About this task: Please copy the lines below exactly, from the first one through the line showing "Panel set 3: Row".

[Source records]
+---+

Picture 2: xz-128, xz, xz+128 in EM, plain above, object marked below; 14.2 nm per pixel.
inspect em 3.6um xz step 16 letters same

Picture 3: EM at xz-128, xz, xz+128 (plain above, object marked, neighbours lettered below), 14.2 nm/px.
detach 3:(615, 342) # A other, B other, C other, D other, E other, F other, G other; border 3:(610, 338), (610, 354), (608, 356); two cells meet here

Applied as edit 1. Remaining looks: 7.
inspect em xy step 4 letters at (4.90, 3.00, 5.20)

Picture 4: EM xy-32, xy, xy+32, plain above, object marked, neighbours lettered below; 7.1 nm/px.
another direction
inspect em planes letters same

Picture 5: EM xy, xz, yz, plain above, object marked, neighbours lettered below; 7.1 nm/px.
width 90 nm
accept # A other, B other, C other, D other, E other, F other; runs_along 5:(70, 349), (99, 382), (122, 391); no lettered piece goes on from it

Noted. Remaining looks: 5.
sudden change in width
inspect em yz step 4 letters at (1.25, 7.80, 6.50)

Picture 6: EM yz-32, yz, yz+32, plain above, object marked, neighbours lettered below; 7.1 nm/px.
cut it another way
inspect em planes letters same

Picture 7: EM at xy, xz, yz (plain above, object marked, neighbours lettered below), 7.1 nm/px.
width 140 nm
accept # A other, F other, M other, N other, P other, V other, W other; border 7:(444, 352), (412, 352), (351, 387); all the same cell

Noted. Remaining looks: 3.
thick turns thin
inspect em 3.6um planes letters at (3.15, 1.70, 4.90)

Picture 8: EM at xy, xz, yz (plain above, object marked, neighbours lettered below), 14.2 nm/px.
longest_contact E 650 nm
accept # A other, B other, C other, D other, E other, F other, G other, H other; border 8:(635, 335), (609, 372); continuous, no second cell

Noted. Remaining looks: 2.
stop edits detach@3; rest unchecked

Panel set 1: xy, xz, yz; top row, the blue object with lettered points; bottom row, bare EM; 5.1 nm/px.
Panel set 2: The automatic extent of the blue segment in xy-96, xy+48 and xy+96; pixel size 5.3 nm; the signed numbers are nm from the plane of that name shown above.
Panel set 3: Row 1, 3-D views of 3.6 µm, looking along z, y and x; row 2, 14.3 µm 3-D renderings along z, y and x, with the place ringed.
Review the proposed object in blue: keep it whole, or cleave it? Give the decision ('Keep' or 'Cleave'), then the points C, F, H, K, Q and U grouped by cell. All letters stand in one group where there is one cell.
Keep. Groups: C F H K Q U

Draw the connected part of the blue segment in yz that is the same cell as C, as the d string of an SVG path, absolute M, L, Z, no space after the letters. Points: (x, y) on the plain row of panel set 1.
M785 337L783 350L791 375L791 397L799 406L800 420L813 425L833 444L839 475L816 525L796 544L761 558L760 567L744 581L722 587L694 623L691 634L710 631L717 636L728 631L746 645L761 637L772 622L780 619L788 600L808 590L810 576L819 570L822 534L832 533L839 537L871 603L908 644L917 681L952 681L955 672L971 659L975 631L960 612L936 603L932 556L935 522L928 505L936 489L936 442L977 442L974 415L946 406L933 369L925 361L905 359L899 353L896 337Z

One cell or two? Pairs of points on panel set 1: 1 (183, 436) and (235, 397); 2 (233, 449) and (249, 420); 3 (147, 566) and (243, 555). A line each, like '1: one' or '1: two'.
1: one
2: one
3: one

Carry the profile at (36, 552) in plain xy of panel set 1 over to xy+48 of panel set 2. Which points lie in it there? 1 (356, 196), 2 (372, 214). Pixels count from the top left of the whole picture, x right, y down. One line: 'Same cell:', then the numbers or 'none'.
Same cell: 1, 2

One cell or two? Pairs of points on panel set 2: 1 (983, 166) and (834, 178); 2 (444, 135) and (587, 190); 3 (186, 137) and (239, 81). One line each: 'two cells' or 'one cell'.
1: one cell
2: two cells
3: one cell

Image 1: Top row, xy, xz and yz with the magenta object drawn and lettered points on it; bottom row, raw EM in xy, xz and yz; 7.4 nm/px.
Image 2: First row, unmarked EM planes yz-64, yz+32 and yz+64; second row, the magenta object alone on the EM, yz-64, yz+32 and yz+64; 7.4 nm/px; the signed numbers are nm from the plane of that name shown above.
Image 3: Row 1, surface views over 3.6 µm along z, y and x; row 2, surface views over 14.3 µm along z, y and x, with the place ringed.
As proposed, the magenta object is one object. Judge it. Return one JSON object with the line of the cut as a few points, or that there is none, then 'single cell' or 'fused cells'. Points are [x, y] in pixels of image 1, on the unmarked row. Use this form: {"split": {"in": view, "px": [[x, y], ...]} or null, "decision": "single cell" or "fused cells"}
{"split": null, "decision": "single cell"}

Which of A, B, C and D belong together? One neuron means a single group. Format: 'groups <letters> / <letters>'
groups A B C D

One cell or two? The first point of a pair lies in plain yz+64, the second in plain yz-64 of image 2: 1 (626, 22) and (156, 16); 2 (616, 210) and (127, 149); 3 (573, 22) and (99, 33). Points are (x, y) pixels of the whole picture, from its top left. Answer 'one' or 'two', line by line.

+---+

Task answer:
Picture 2: xz-128, xz, xz+128 in EM, plain above, object marked below; 14.2 nm per pixel.
inspect em 3.6um xz step 16 letters same

Picture 3: EM at xz-128, xz, xz+128 (plain above, object marked, neighbours lettered below), 14.2 nm/px.
detach 3:(615, 342) # A other, B other, C other, D other, E other, F other, G other; border 3:(610, 338), (610, 354), (608, 356); two cells meet here

Applied as edit 1. Remaining looks: 7.
inspect em xy step 4 letters at (4.90, 3.00, 5.20)

Picture 4: EM xy-32, xy, xy+32, plain above, object marked, neighbours lettered below; 7.1 nm/px.
another direction
inspect em planes letters same

Picture 5: EM xy, xz, yz, plain above, object marked, neighbours lettered below; 7.1 nm/px.
width 90 nm
accept # A other, B other, C other, D other, E other, F other; runs_along 5:(70, 349), (99, 382), (122, 391); no lettered piece goes on from it

Noted. Remaining looks: 5.
sudden change in width
inspect em yz step 4 letters at (1.25, 7.80, 6.50)

Picture 6: EM yz-32, yz, yz+32, plain above, object marked, neighbours lettered below; 7.1 nm/px.
cut it another way
inspect em planes letters same

Picture 7: EM at xy, xz, yz (plain above, object marked, neighbours lettered below), 7.1 nm/px.
width 140 nm
accept # A other, F other, M other, N other, P other, V other, W other; border 7:(444, 352), (412, 352), (351, 387); all the same cell

Noted. Remaining looks: 3.
thick turns thin
inspect em 3.6um planes letters at (3.15, 1.70, 4.90)

Picture 8: EM at xy, xz, yz (plain above, object marked, neighbours lettered below), 14.2 nm/px.
longest_contact E 650 nm
accept # A other, B other, C other, D other, E other, F other, G other, H other; border 8:(635, 335), (609, 372); continuous, no second cell

Noted. Remaining looks: 2.
stop edits detach@3; rest unchecked

Panel set 1: xy, xz, yz; top row, the blue object with lettered points; bottom row, bare EM; 5.1 nm/px.
Panel set 2: The automatic extent of the blue segment in xy-96, xy+48 and xy+96; pixel size 5.3 nm; the signed numbers are nm from the plane of that name shown above.
Panel set 3: Row 1, 3-D views of 3.6 µm, looking along z, y and x; row 2, 14.3 µm 3-D renderings along z, y and x, with the place ringed.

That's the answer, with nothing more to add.